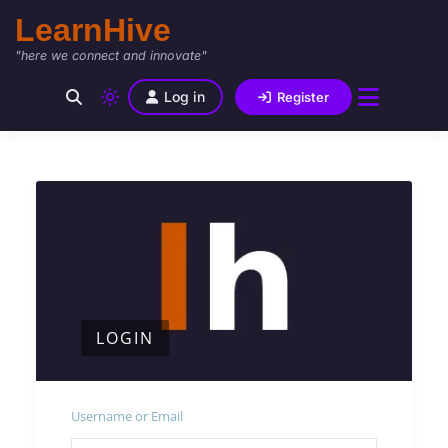
LearnHive
"here we connect and innovate"
Log in
Register
LOGIN
Username or Email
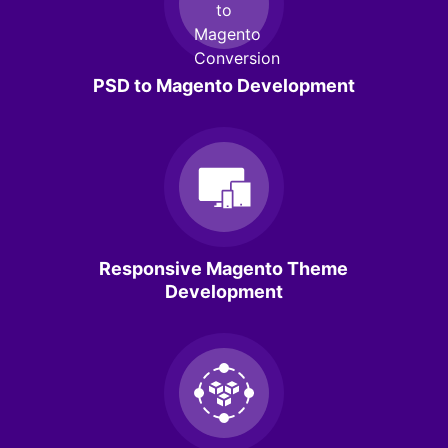
PSD to Magento Development
Responsive Magento Theme
Development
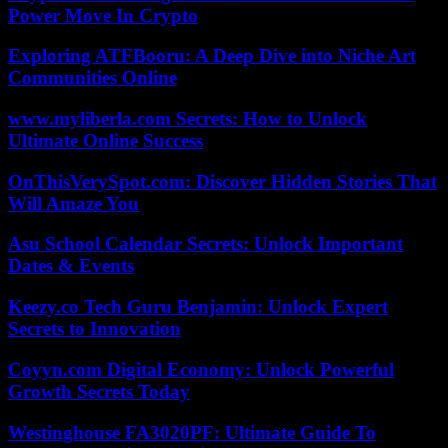
Power Move In Crypto
Exploring ATFBooru: A Deep Dive into Niche Art
Communities Online
www.myliberla.com Secrets: How to Unlock
Ultimate Online Success
OnThisVerySpot.com: Discover Hidden Stories That
Will Amaze You
Asu School Calendar Secrets: Unlock Important
Dates & Events
Keezy.co Tech Guru Benjamin: Unlock Expert
Secrets to Innovation
Coyyn.com Digital Economy: Unlock Powerful
Growth Secrets Today
Westinghouse FA3020PF: Ultimate Guide To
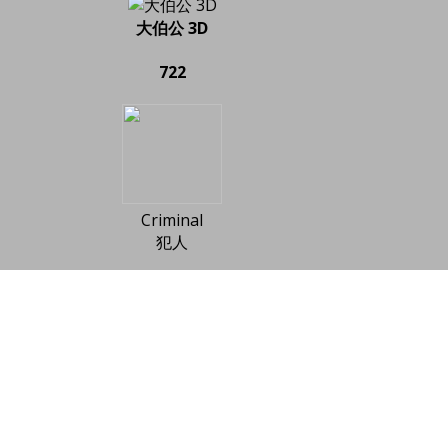
大伯公 3D
722
Criminal
犯人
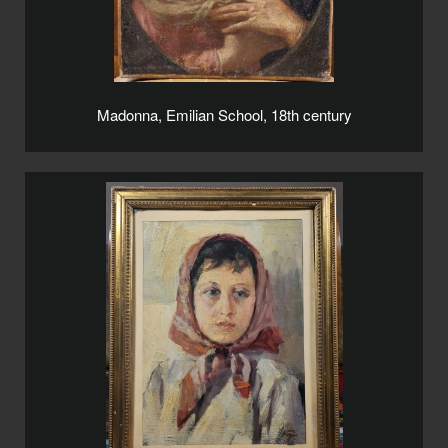
Madonna, Emilian School, 18th century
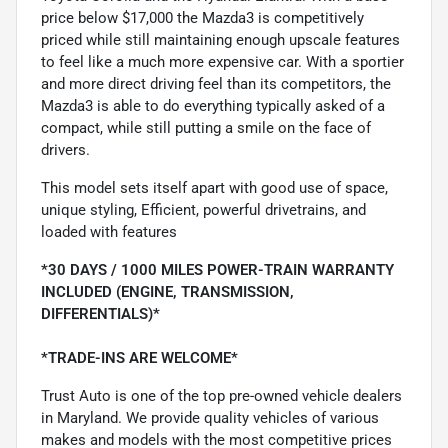
price below $17,000 the Mazda3 is competitively
priced while still maintaining enough upscale features
to feel like a much more expensive car. With a sportier
and more direct driving feel than its competitors, the
Mazda3 is able to do everything typically asked of a
compact, while still putting a smile on the face of
drivers.
This model sets itself apart with good use of space,
unique styling, Efficient, powerful drivetrains, and
loaded with features
*30 DAYS / 1000 MILES POWER-TRAIN WARRANTY
INCLUDED (ENGINE, TRANSMISSION,
DIFFERENTIALS)*
*TRADE-INS ARE WELCOME*
Trust Auto is one of the top pre-owned vehicle dealers
in Maryland. We provide quality vehicles of various
makes and models with the most competitive prices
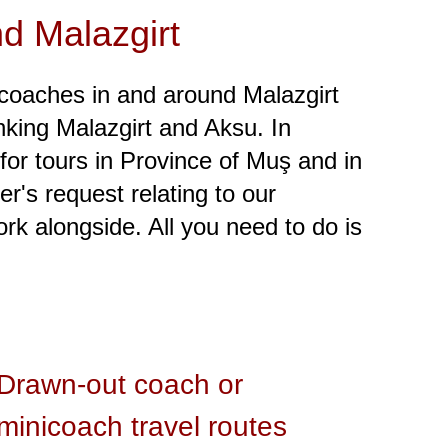
nd Malazgirt
coaches in and around Malazgirt
linking Malazgirt and Aksu. In
 for tours in Province of Muş and in
r's request relating to our
k alongside. All you need to do is
Drawn-out coach or
minicoach travel routes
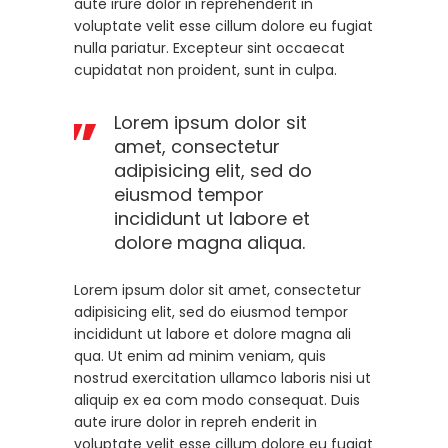
aute irure dolor in reprehenderit in
voluptate velit esse cillum dolore eu fugiat
nulla pariatur. Excepteur sint occaecat
cupidatat non proident, sunt in culpa.
Lorem ipsum dolor sit
amet, consectetur
adipisicing elit, sed do
eiusmod tempor
incididunt ut labore et
dolore magna aliqua.
Lorem ipsum dolor sit amet, consectetur
adipisicing elit, sed do eiusmod tempor
incididunt ut labore et dolore magna ali
qua. Ut enim ad minim veniam, quis
nostrud exercitation ullamco laboris nisi ut
aliquip ex ea com modo consequat. Duis
aute irure dolor in repreh enderit in
voluptate velit esse cillum dolore eu fugiat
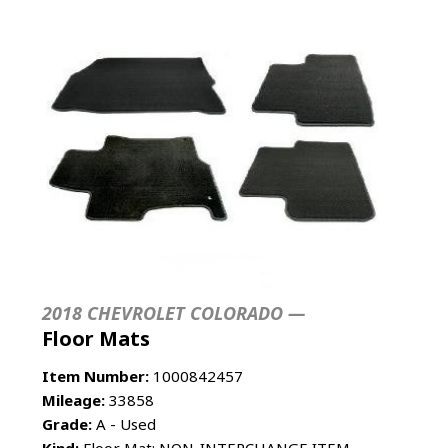
2018 CHEVROLET COLORADO —
Floor Mats
Item Number:
1000842457
Mileage:
33858
Grade:
A - Used
Kind:
Floor Mat; NON-INTERCHANGE ITEM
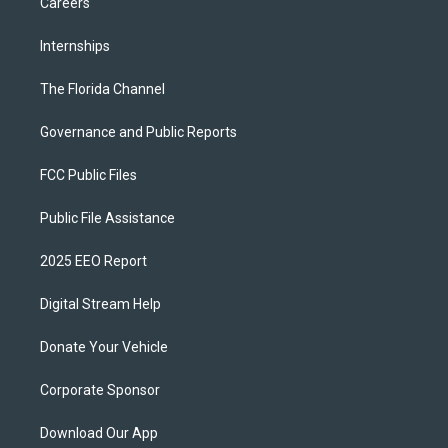
Careers
Internships
The Florida Channel
Governance and Public Reports
FCC Public Files
Public File Assistance
2025 EEO Report
Digital Stream Help
Donate Your Vehicle
Corporate Sponsor
Download Our App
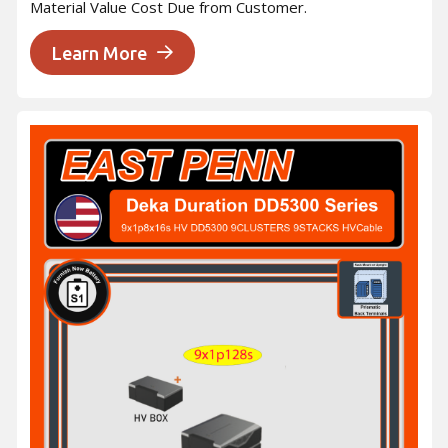
Material Value Cost Due from Customer.
Learn More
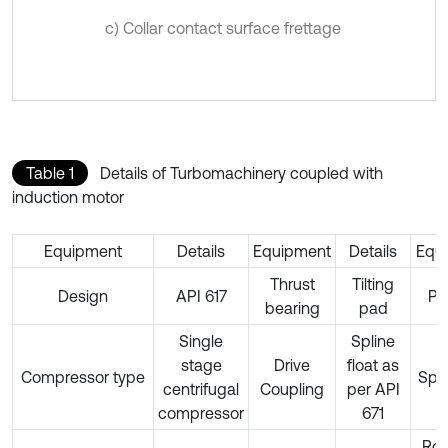
c) Collar contact surface frettage
Table 1
Details of Turbomachinery coupled with
induction motor
Equipment
Details
Equipment
Details
Equ
Thrust
Tilting
Design
API 617
Ph
bearing
pad
Single
Spline
stage
Drive
float as
Compressor type
Spe
centrifugal
Coupling
per API
compressor
671
Rot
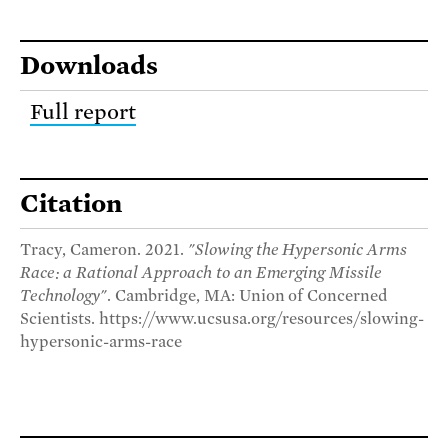
Downloads
Full report
Citation
Tracy, Cameron. 2021.
"Slowing the Hypersonic Arms
Race: a Rational Approach to an Emerging Missile
Technology"
. Cambridge, MA: Union of Concerned
Scientists. https://www.ucsusa.org/resources/slowing-
hypersonic-arms-race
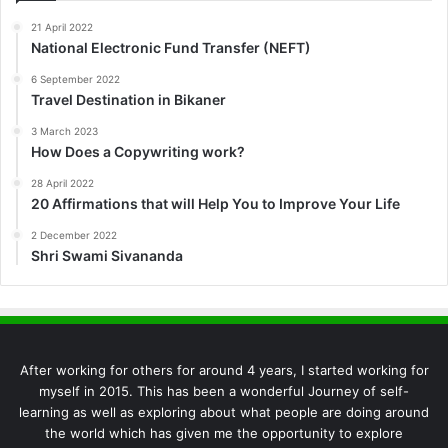
21 April 2022
National Electronic Fund Transfer (NEFT)
6 September 2022
Travel Destination in Bikaner
3 March 2023
How Does a Copywriting work?
28 April 2022
20 Affirmations that will Help You to Improve Your Life
2 December 2022
Shri Swami Sivananda
After working for others for around 4 years, I started working for
myself in 2015. This has been a wonderful Journey of self-
learning as well as exploring about what people are doing around
the world which has given me the opportunity to explore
□ □ □ □
Each entry above is to be given again exactly, and any image in it is to be dropped.

:: WORKED SOLUTION ::
LearnHive
"here we connect and innovate"
Log in
Register
LOGIN
Username or Email
PSD to Magento Development
Responsive Magento Theme
Development
Power Move In Crypto
Exploring ATFBooru: A Deep Dive into Niche Art
Communities Online
www.myliberla.com Secrets: How to Unlock
Ultimate Online Success
OnThisVerySpot.com: Discover Hidden Stories That
Will Amaze You
Asu School Calendar Secrets: Unlock Important
Dates & Events
Keezy.co Tech Guru Benjamin: Unlock Expert
Secrets to Innovation
Coyyn.com Digital Economy: Unlock Powerful
Growth Secrets Today
Westinghouse FA3020PF: Ultimate Guide To
大伯公 3D
722
Criminal
犯人
Madonna, Emilian School, 18th century
price below $17,000 the Mazda3 is competitively
priced while still maintaining enough upscale features
to feel like a much more expensive car. With a sportier
and more direct driving feel than its competitors, the
Mazda3 is able to do everything typically asked of a
compact, while still putting a smile on the face of
drivers.
This model sets itself apart with good use of space,
unique styling, Efficient, powerful drivetrains, and
loaded with features
*30 DAYS / 1000 MILES POWER-TRAIN WARRANTY
INCLUDED (ENGINE, TRANSMISSION,
DIFFERENTIALS)*
*TRADE-INS ARE WELCOME*
Trust Auto is one of the top pre-owned vehicle dealers
in Maryland. We provide quality vehicles of various
makes and models with the most competitive prices
nd Malazgirt
coaches in and around Malazgirt
linking Malazgirt and Aksu. In
 for tours in Province of Muş and in
r's request relating to our
k alongside. All you need to do is
Drawn-out coach or
minicoach travel routes
aute irure dolor in reprehenderit in
voluptate velit esse cillum dolore eu fugiat
nulla pariatur. Excepteur sint occaecat
cupidatat non proident, sunt in culpa.
Lorem ipsum dolor sit
amet, consectetur
adipisicing elit, sed do
eiusmod tempor
incididunt ut labore et
dolore magna aliqua.
Lorem ipsum dolor sit amet, consectetur
adipisicing elit, sed do eiusmod tempor
incididunt ut labore et dolore magna ali
qua. Ut enim ad minim veniam, quis
nostrud exercitation ullamco laboris nisi ut
aliquip ex ea com modo consequat. Duis
aute irure dolor in repreh enderit in
voluptate velit esse cillum dolore eu fugiat
2018 CHEVROLET COLORADO —
Floor Mats
Item Number:
1000842457
Mileage:
33858
Grade:
A - Used
Kind:
Floor Mat; NON-INTERCHANGE ITEM
Careers
Internships
The Florida Channel
Governance and Public Reports
FCC Public Files
Public File Assistance
2025 EEO Report
Digital Stream Help
Donate Your Vehicle
Corporate Sponsor
Download Our App
Material Value Cost Due from Customer.
Learn More
c) Collar contact surface frettage
Table 1
Details of Turbomachinery coupled with
induction motor
Equipment
Details
Equipment
Details
Equ
Thrust
Tilting
Design
API 617
Ph
bearing
pad
Single
Spline
stage
Drive
float as
Compressor type
Spe
centrifugal
Coupling
per API
compressor
671
Rot
Downloads
Full report
Citation
Tracy, Cameron. 2021.
"Slowing the Hypersonic Arms
Race: a Rational Approach to an Emerging Missile
Technology"
. Cambridge, MA: Union of Concerned
Scientists. https://www.ucsusa.org/resources/slowing-
hypersonic-arms-race
21 April 2022
National Electronic Fund Transfer (NEFT)
6 September 2022
Travel Destination in Bikaner
3 March 2023
How Does a Copywriting work?
28 April 2022
20 Affirmations that will Help You to Improve Your Life
2 December 2022
Shri Swami Sivananda
After working for others for around 4 years, I started working for
myself in 2015. This has been a wonderful Journey of self-
learning as well as exploring about what people are doing around
the world which has given me the opportunity to explore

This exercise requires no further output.